My very first job in Democratic politics was a fellowship with the North Carolina Democratic Party in 2004. Through that work, I learned two very important lessons about yard signs.
As someone who occasionally staffed the reception desk (and often spoke with voters), I learned how invested so many people are in their signage.
From a long-time organizer — out in the field doing the work — I learned to be skeptical of their impact. “Yard signs don’t vote,” he told me.
Today, 16 years and eight national elections later, I’m ready to side with the voters in this debate.
For starters, there’s increasingly political science which shows the value of yard signs in campaign work.
In 2015, a group of scholars (including Donald Green) tested the effectiveness of yard signs by designing an experiment to plant them in randomly selected voting precincts in four different experiments spread across New York State, Virginia, and Pennsylvania (in races ranging from county commissioner to Congress to governor). They found no effect on turnout, but across all four experiments, they did see that signage helped to boost the advertising candidates’ vote shares consistently — by 1.7 percent on average.
In another experiment, organizers working in rural Kentucky in 2019 used yard signs as a tool for voter outreach. In communities where most of the vote share is deeply conservative, finding vocal supporters for Democratic candidates is a challenge. So their experiment focused on finding voters who would be public in their support — and with the yard sign, help create a permission structure for their neighbors to do the same. In other words, a new sign in a yard was the end goal, but the outreach was driving focus. The results in this particular study were positive, but the numbers were too small to be conclusive.
But this is also 2020, and there are other reasons to rethink our old assumptions. Much of the traditional toolkit we have for engaging voters is different or off the table altogether. Voters across the country are isolated — cut off from coworkers, friends, and family. We should be building connections wherever we can — including with visible displays of support.
But the other reason I’m reevaluating one of the first things I ever learned in my chosen profession is that I’ve come to realize just how much these public declarations matter.
The Washington Post ran a story last month about the fight over yard signs in neighborhoods all over the country — how Biden sign stealing is rampant in battleground counties and a constant topic of conversation on Next Door, how people are sharing strategies on listservs and in private Facebook groups for how to deter would-be vandals.
In 2016, my wife (who also worked at Hillary for America) put a Clinton Kaine magnet on the back of our car. She drove it all over Pennsylvania when she deployed to the state for the last phase of the campaign. We drove it all over Virginia after we moved back to Washington, DC. Then, in the summer of 2017, we rented a beach house back home in North Carolina — in a county that Trump carried with 70 percent of the vote. That magnet was stolen within 36 hours of our arrival. Our little 12″ x 24″ declaration of support for Hillary Clinton was a challenge to the identity of someone — an affront.

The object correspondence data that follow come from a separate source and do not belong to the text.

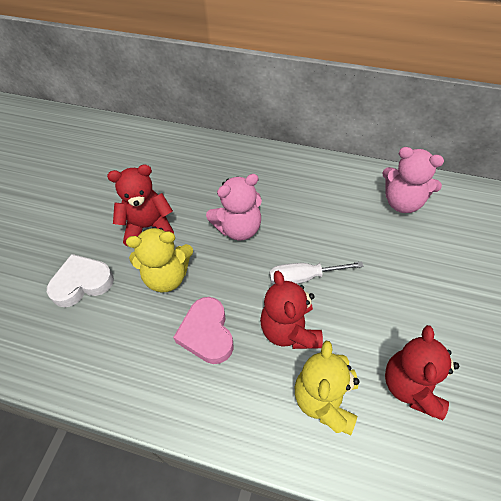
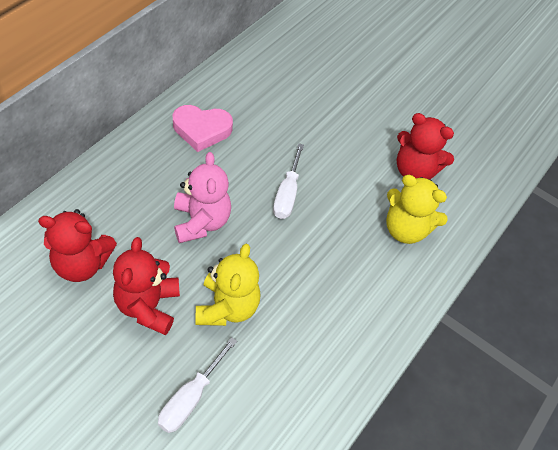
camera: 80 degrees left, 0 degrees up
(82, 283) = (191, 397): white heart -> white screwdriver
(207, 333) = (310, 292): pink heart -> pink heart (202, 130)
(290, 330) = (335, 227): red teddy bear -> red teddy bear (82, 264)
(403, 202) = (245, 87): pink teddy bear -> none

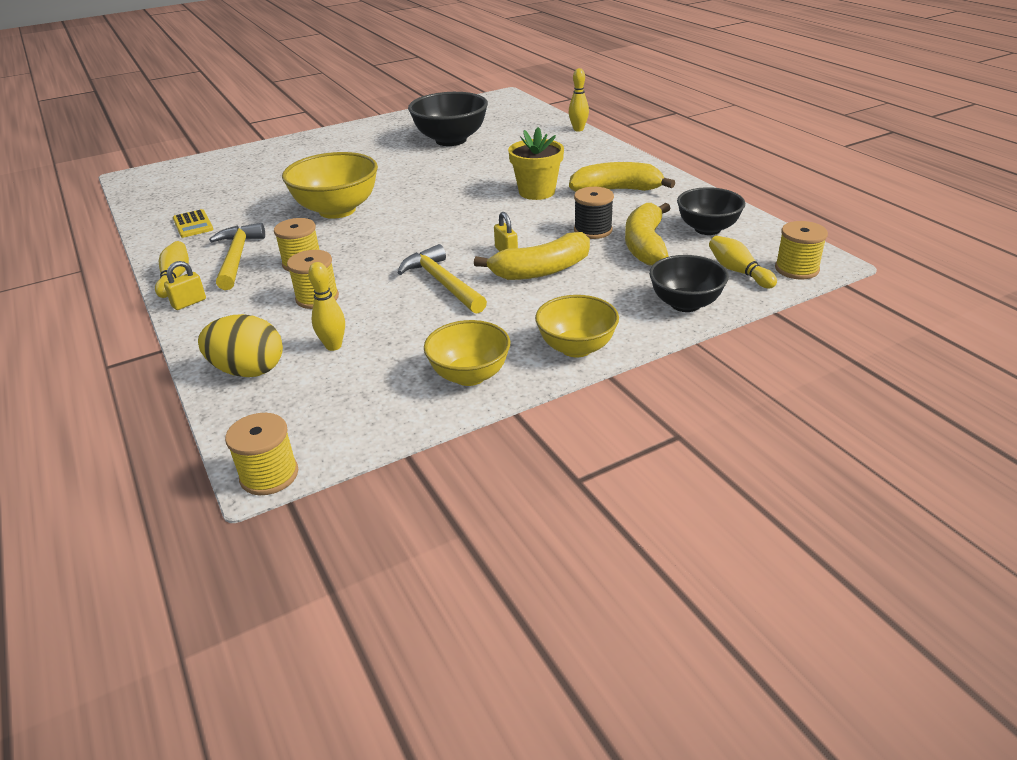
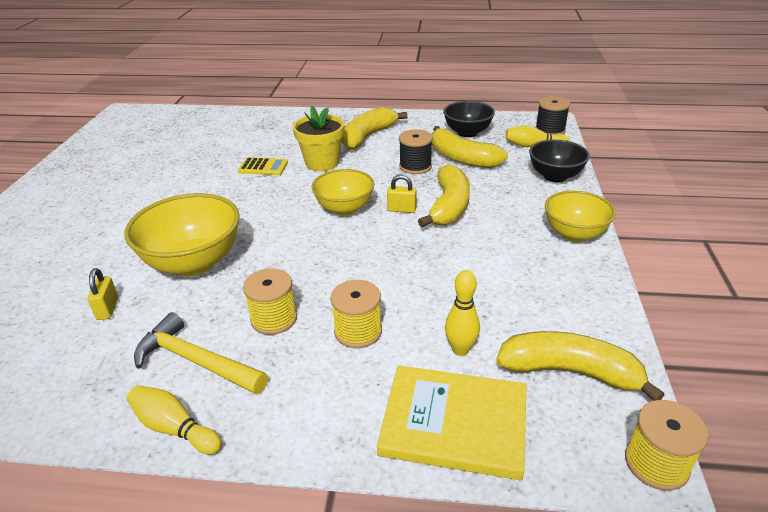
camera: 55 degrees left, 0 degrees up
(189, 303) = (254, 431): yellow padlock -> yellow padlock (108, 309)
(193, 224) = (55, 373): yellow calculator -> yellow calculator (263, 167)
(248, 371) = (454, 423): yellow egg -> yellow book
(349, 404) = (569, 372): none -> yellow banana
(442, 283) = (414, 254): yellow hammer -> none
(451, 140) = (160, 161): black bowl -> none
(469, 375) = (574, 292): yellow bowl -> yellow bowl (344, 208)
(578, 129) = (246, 111): yellow bowling pin -> none
(796, 269) = (550, 130): yellow spool -> black spool

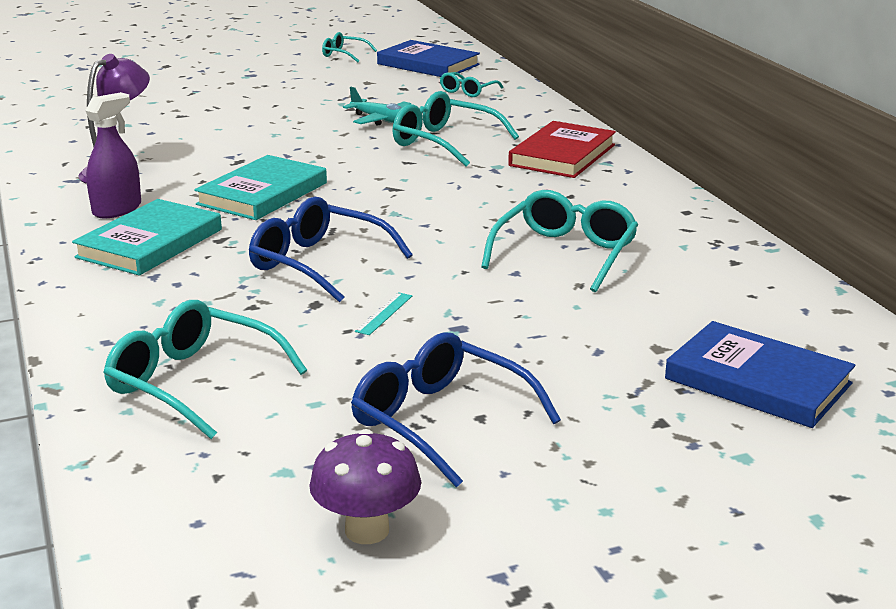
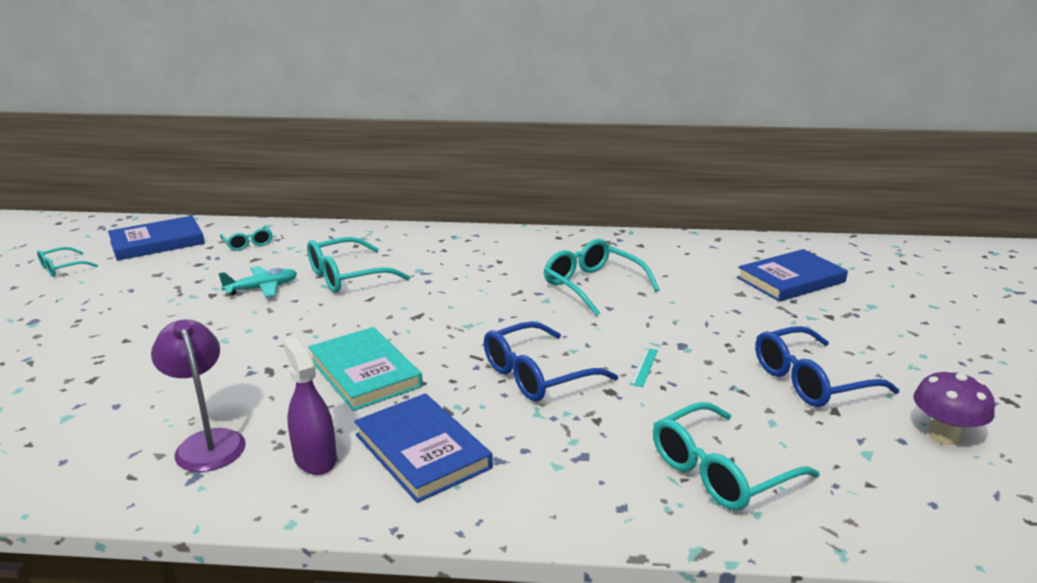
camera: 65 degrees left, 0 degrees up
(150, 243) = (422, 451): turquoise book -> blue book
(384, 313) = (644, 367): turquoise ruler -> turquoise ruler turned 60 degrees clockwise
(562, 155) = (425, 246): red book -> none

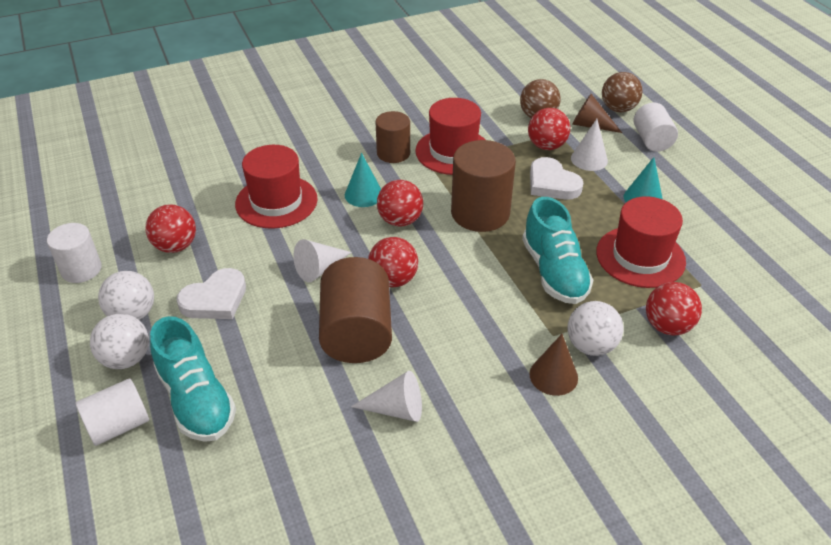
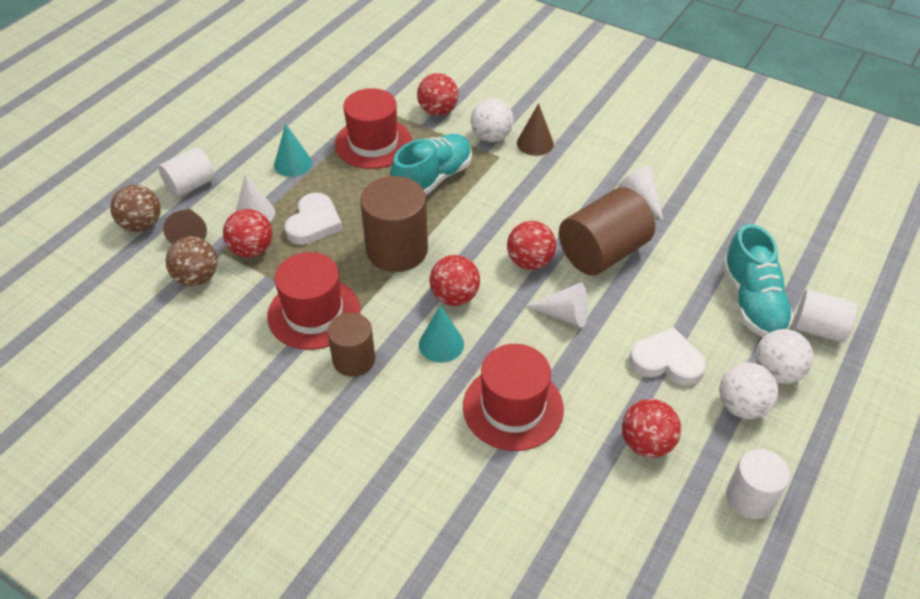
camera: 125 degrees left, 5 degrees up
(196, 399) = (752, 301): turquoise shoe -> turquoise shoe turned 150 degrees clockwise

And anything people care about that seriously is worth taking seriously.
“Yard signs don’t vote” is one of the most widely shared pieces of wisdom across campaigns up and down the ballot. But the world isn’t that simple, especially not now. So if we’re questioning that thinking — because we’ve read new political science or we’re interested in how public acts of advocacy and solidarity change how communities discuss issues (especially in 2020) — we shouldn’t stop there.